Borders may be opening but rocky road lies ahead for tourism industryThe Omicron variant adds another layer of uncertainty to the tourism sector recovery.

A rocky road to recovery for tourism and hotel sector: Deloitte Access Economics

Aussies might be champing at the bit to go on holiday but the tourism and hotel sectors still face a rocky road to recovery – even with international borders creaking back open.

International arrival numbers are not expected to return to pre-pandemic levels until 2025, according to the latest Deloitte Access Economics hotel and tourism outlook.

The report offers up a picture of uncertainty for an industry that has been devastated over the past 18 months, suffering repeated setbacks with coronavirus outbreaks, lockdowns and border restrictions.

While the success of Australia’s vaccination program has reignited travel and vacation plans, the emerging Omicron variant has rattled the sector and added (yet another) layer of complexity to tourism forecasts.

Deloitte national tourism leader Adele Labine-Romain said Australia had achieved much in combatting the pandemic, but that success had imposed a particularly heavy burden on the tourism and hotel sectors.

“They were the first to be impacted by government public health COVID responses, they will still be among the last to recover, and that recovery remains highly uncertain and reliant on many factors, from local and international economic developments and COVID’s ongoing unpredictability.”

The recovery of international tourism is moving more slowly than expected, according to the report. International arrivals are tipped to reach 6.6 million only by the end of 2022, down 25 per cent compared to 2019.

“Globally, a significant share of consumers are still not ready to head overseas,” Ms Labine-Romain said.

Aside from India, less than 30 per cent of consumers across Australia’s key source markets are showing a likelihood to travel internationally for leisure purposes, she said.

Domestic tourism 

With most state and territory borders expected to open by the end of 2021, pent-up demand for interstate travel will be vital for the travel sector.

Domain Torquay: Bells Beach Photo: Greg Briggs
Domain Torquay: Bells Beach Photo: Greg Briggs

“It’s fair to say Australians are desperate to travel, especially heading into the traditional peak holiday season, and well into 2022,” Ms Labine-Romain said.

National household spending is also forecast to bounce back to pre-pandemic levels through the first quarter of 2022.

Such is the excitement to get out and about, Deloitte forecasts overnight trips will surge to 124 million in 2022, surpassing 2019 levels.

But the boost in Aussies holidaying in their backyard is not enough to make up for the drastically reduced international travel forecasts.

“To offset the shortfall in international visitor spend, any increase in domestic travel by Australians needs to be above already high levels of domestic tourism activity.

“It would take around seven domestic overnight trips to generate the equivalent spend of one international visitor. And this would need to be in addition to the average 14 domestic trips Australians typically take in a year.”

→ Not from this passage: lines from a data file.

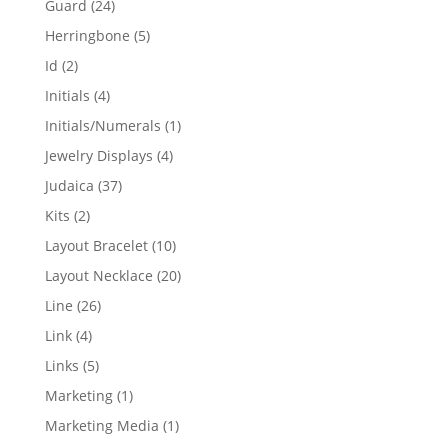
24
Guard
24
products
5
Herringbone
5
products
2
Id
2
products
4
Initials
4
products
1
Initials/Numerals
1
product
4
Jewelry Displays
4
products
37
Judaica
37
products
2
Kits
2
products
10
Layout Bracelet
10
products
20
Layout Necklace
20
products
26
Line
26
products
4
Link
4
products
5
Links
5
products
1
Marketing
1
product
1
Marketing Media
1
product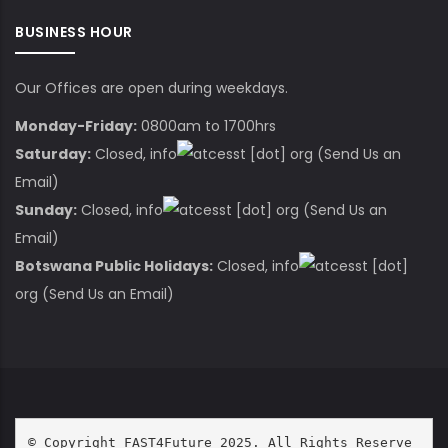
BUSINESS HOUR
Our Offices are open during weekdays.
Monday-Friday:
0800am to 1700hrs
Saturday:
Closed,
info
cesst
[dot]
org
(Send Us an
Email)
Sunday:
Closed,
info
cesst
[dot]
org
(Send Us an
Email)
Botswana Public Holidays:
Closed,
info
cesst
[dot]
org
(Send Us an Email)
© Copyright FAST4Future 2025. All Rights Reserve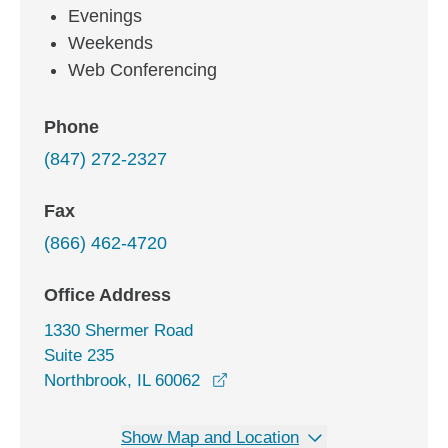
Evenings
Weekends
Web Conferencing
Phone
(847) 272-2327
Fax
(866) 462-4720
Office Address
1330 Shermer Road
Suite 235
opens in a new window
Northbrook, IL 60062
Show Map and Location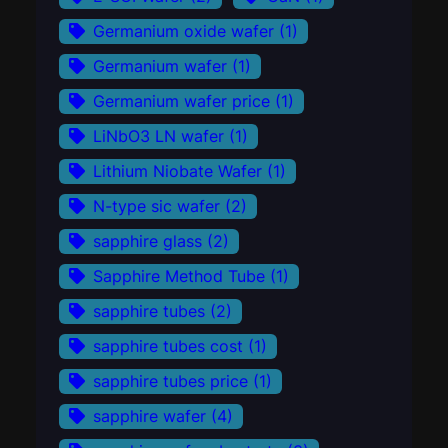
Germanium oxide wafer
(1)
Germanium wafer
(1)
Germanium wafer price
(1)
LiNbO3 LN wafer
(1)
Lithium Niobate Wafer
(1)
N-type sic wafer
(2)
sapphire glass
(2)
Sapphire Method Tube
(1)
sapphire tubes
(2)
sapphire tubes cost
(1)
sapphire tubes price
(1)
sapphire wafer
(4)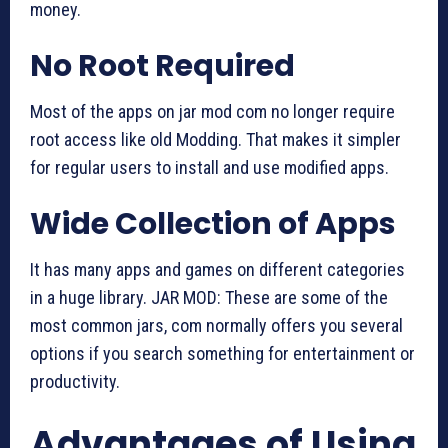
money.
No Root Required
Most of the apps on jar mod com no longer require
root access like old Modding. That makes it simpler
for regular users to install and use modified apps.
Wide Collection of Apps
It has many apps and games on different categories
in a huge library. JAR MOD: These are some of the
most common jars, com normally offers you several
options if you search something for entertainment or
productivity.
Advantages of Using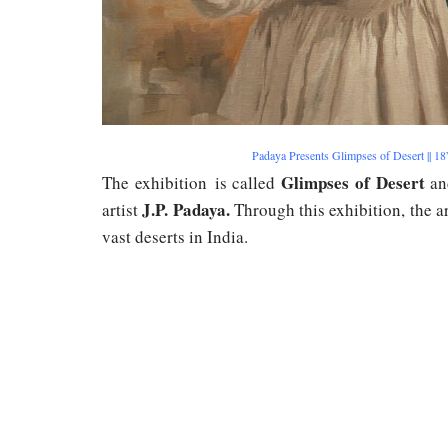
Padaya Presents Glimpses of Desert || 
Glimpses of Desert
The exhibition is called
an
J.P. Padaya.
artist
Through this exhibition, the ar
vast deserts in India.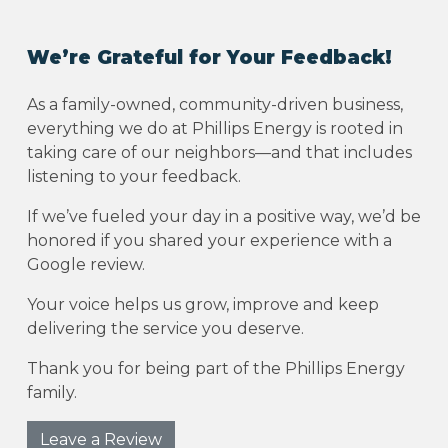
We’re Grateful for Your Feedback!
As a family-owned, community-driven business,
everything we do at Phillips Energy is rooted in
taking care of our neighbors—and that includes
listening to your feedback.
If we’ve fueled your day in a positive way, we’d be
honored if you shared your experience with a
Google review.
Your voice helps us grow, improve and keep
delivering the service you deserve.
Thank you for being part of the Phillips Energy
family.
Leave a Review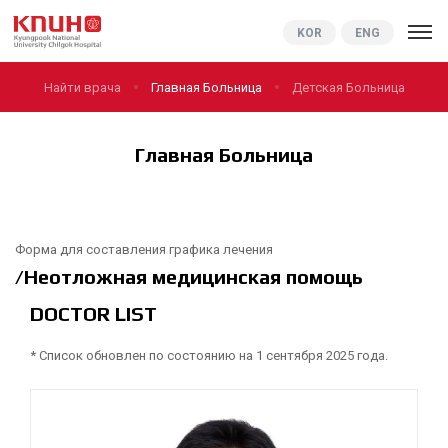
KNUCH
KOR
ENG
Найти врача
Главная Больница
Детская Больница
Главная Больница
Форма для составления графика лечения
/Неотложная медицинская помощь
DOCTOR LIST
* Список обновлен по состоянию на 1 сентября 2025 года.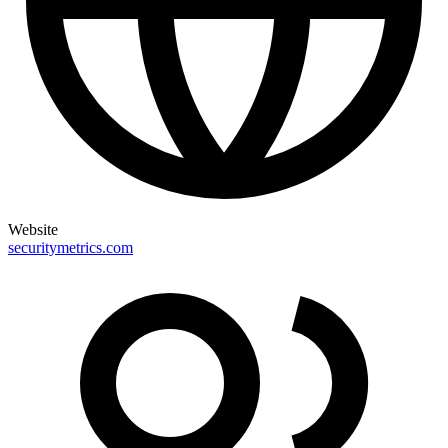
Website
securitymetrics.com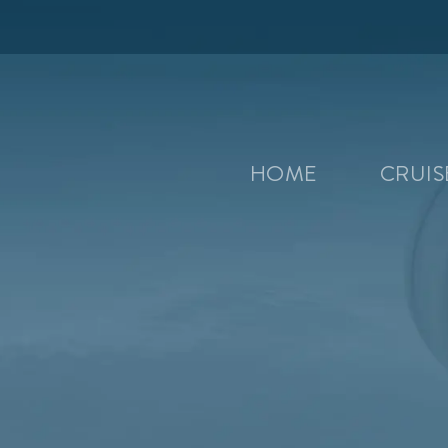
HOME
CRUI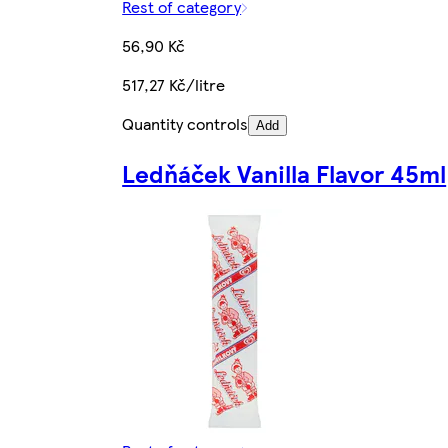
Rest of category
56,90 Kč
517,27 Kč/litre
Quantity controls
Add
Ledňáček Vanilla Flavor 45ml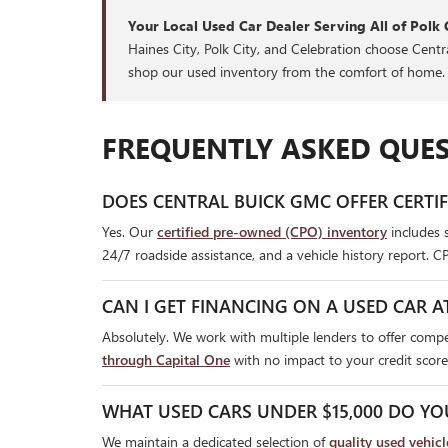
Your Local Used Car Dealer Serving All of Polk 
Haines City, Polk City, and Celebration choose Cent
shop our used inventory from the comfort of home.
FREQUENTLY ASKED QUES
DOES CENTRAL BUICK GMC OFFER CERTI
Yes. Our
certified pre-owned (CPO) inventory
includes 
24/7 roadside assistance, and a vehicle history report. C
CAN I GET FINANCING ON A USED CAR A
Absolutely. We work with multiple lenders to offer compet
through Capital One
with no impact to your credit score
WHAT USED CARS UNDER $15,000 DO YO
We maintain a dedicated selection of
quality used vehic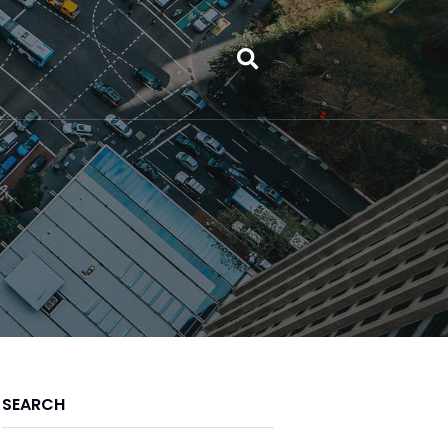
SEARCH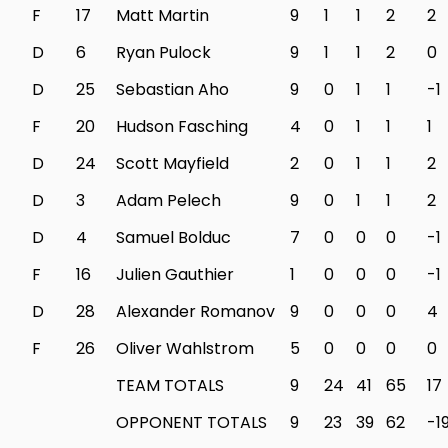
F
17
Matt Martin
9
1
1
2
2
D
6
Ryan Pulock
9
1
1
2
0
D
25
Sebastian Aho
9
0
1
1
-1
F
20
Hudson Fasching
4
0
1
1
1
D
24
Scott Mayfield
2
0
1
1
2
D
3
Adam Pelech
9
0
1
1
2
D
4
Samuel Bolduc
7
0
0
0
-1
F
16
Julien Gauthier
1
0
0
0
-1
D
28
Alexander Romanov
9
0
0
0
4
F
26
Oliver Wahlstrom
5
0
0
0
0
TEAM TOTALS
9
24
41
65
17
OPPONENT TOTALS
9
23
39
62
-1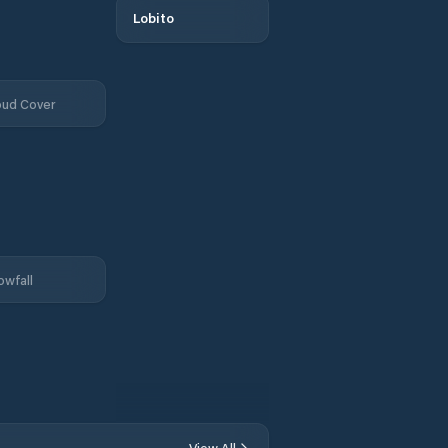
Lobito
oud Cover
owfall
View All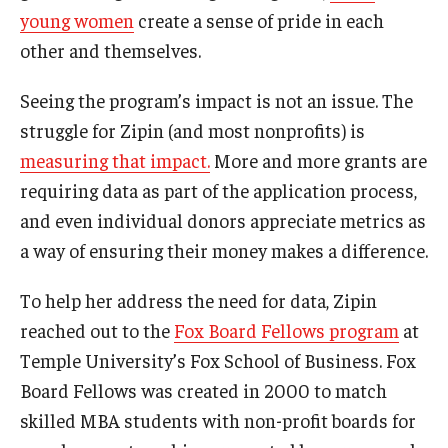
young women
create a sense of pride in each
Knowledge Hub
other and themselves.
Open Faculty Positions
Seeing the program’s impact is not an issue. The
struggle for Zipin (and most nonprofits) is
Research at Fox
measuring that impact.
More and more grants are
Adjunct Faculty
requiring data as part of the application process,
and even individual donors appreciate metrics as
a way of ensuring their money makes a difference.
News & Events
Newsroom
To help her address the need for data, Zipin
reached out to the
Fox Board Fellows program
at
Events
Temple University’s Fox School of Business. Fox
Podcasts
Board Fellows was created in 2000 to match
skilled MBA students with non-profit boards for
Subscribe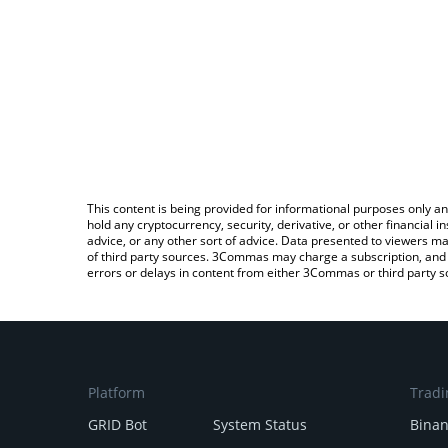
This content is being provided for informational purposes only an
hold any cryptocurrency, security, derivative, or other financial
advice, or any other sort of advice. Data presented to viewers ma
of third party sources. 3Commas may charge a subscription, and u
errors or delays in content from either 3Commas or third party s
Platform
Tradi
GRID Bot
System Status
Bina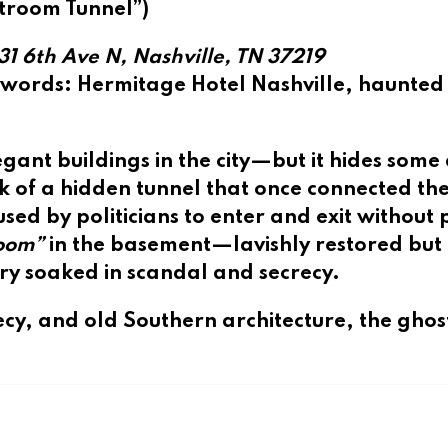
troom Tunnel”)
31 6th Ave N, Nashville, TN 37219
ywords
: Hermitage Hotel Nashville, haunted
gant buildings in the city—but it hides some 
k of a
hidden tunnel
that once connected the
ed by politicians to enter and exit without 
room”
in the basement—lavishly restored but f
ory soaked in scandal and secrecy.
cy, and old Southern architecture, the ghos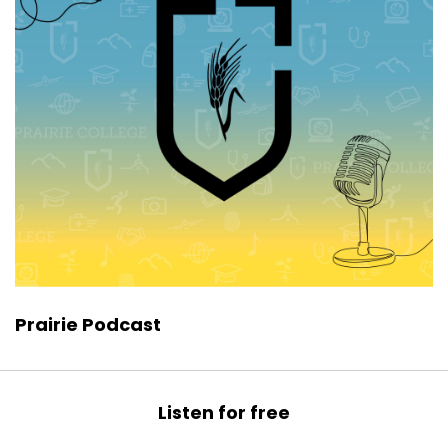
Prairie Podcast
Listen for free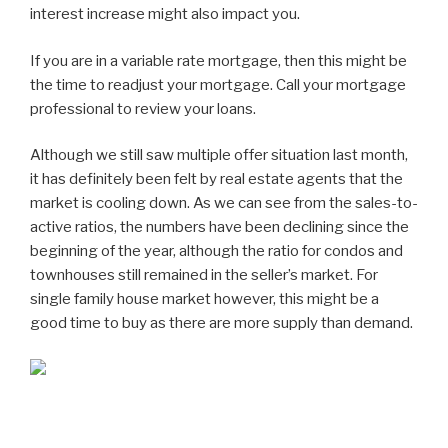
interest increase might also impact you.
If you are in a variable rate mortgage, then this might be
the time to readjust your mortgage. Call your mortgage
professional to review your loans.
Although we still saw multiple offer situation last month,
it has definitely been felt by real estate agents that the
market is cooling down. As we can see from the sales-to-
active ratios, the numbers have been declining since the
beginning of the year, although the ratio for condos and
townhouses still remained in the seller’s market. For
single family house market however, this might be a
good time to buy as there are more supply than demand.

Although consumer sentiment among Australians has improved throughout the year, a significant chunk of the population are reluctant to travel. According to a Deloitte Access Economics tracker, only 40 per cent of the population are planning to take a domestic leisure flight in the next three months and only 50 per cent feel safe to stay in a hotel.

Hotel stays

The impact of the pandemic on the hotel industry has been uneven. Some regional destinations were spared from the sharp declines experienced elsewhere, while areas that relied heavily on international tourism have continued to struggle.

The pace of recovery for hotels will vary across the country, according to Deloitte Access Economics.

By 2023, occupancy rates are expected to return to pre-pandemic levels in Brisbane, Canberra, Darwin, the Gold Coast and Perth.

Gold Coast, Queensland
Gold Coast, Queensland

But in Sydney and Melbourne, the recovery will take longer, with occupancy rates not tipped to rebound until 2024 or beyond.  The report notes this is because Sydney and Melbourne had higher pre-pandemic occupancy rates, and were more dependent on international tourists and corporate travellers.

Business overnight trips hovered at around 60 per cent of pre-pandemic levels in the first half of 2021. As virtual meetings and videoconferencing become the norm for many companies, it’s unclear when business travel will fully recover.

As all of this was unfolding, more hotels were opening across the country.

“A number of hotel projects in development in the years preceding the pandemic saw around 3700 new rooms added to the market in 2021,” Ms Labine-Romain said.

New brands include the Hyatt Centric, which opened its doors in Melbourne just last week, and the W Hotel, which came on line early in the year. In Hobart, The Marriott’s The Tasman opened and Sofitel made its debut in Adelaide.

A further 5000 rooms are expected in 2022.

“These are significant numbers, especially so in some markets with 60 per cent of the new stock concentrated in Melbourne, Gold Coast and Sydney.”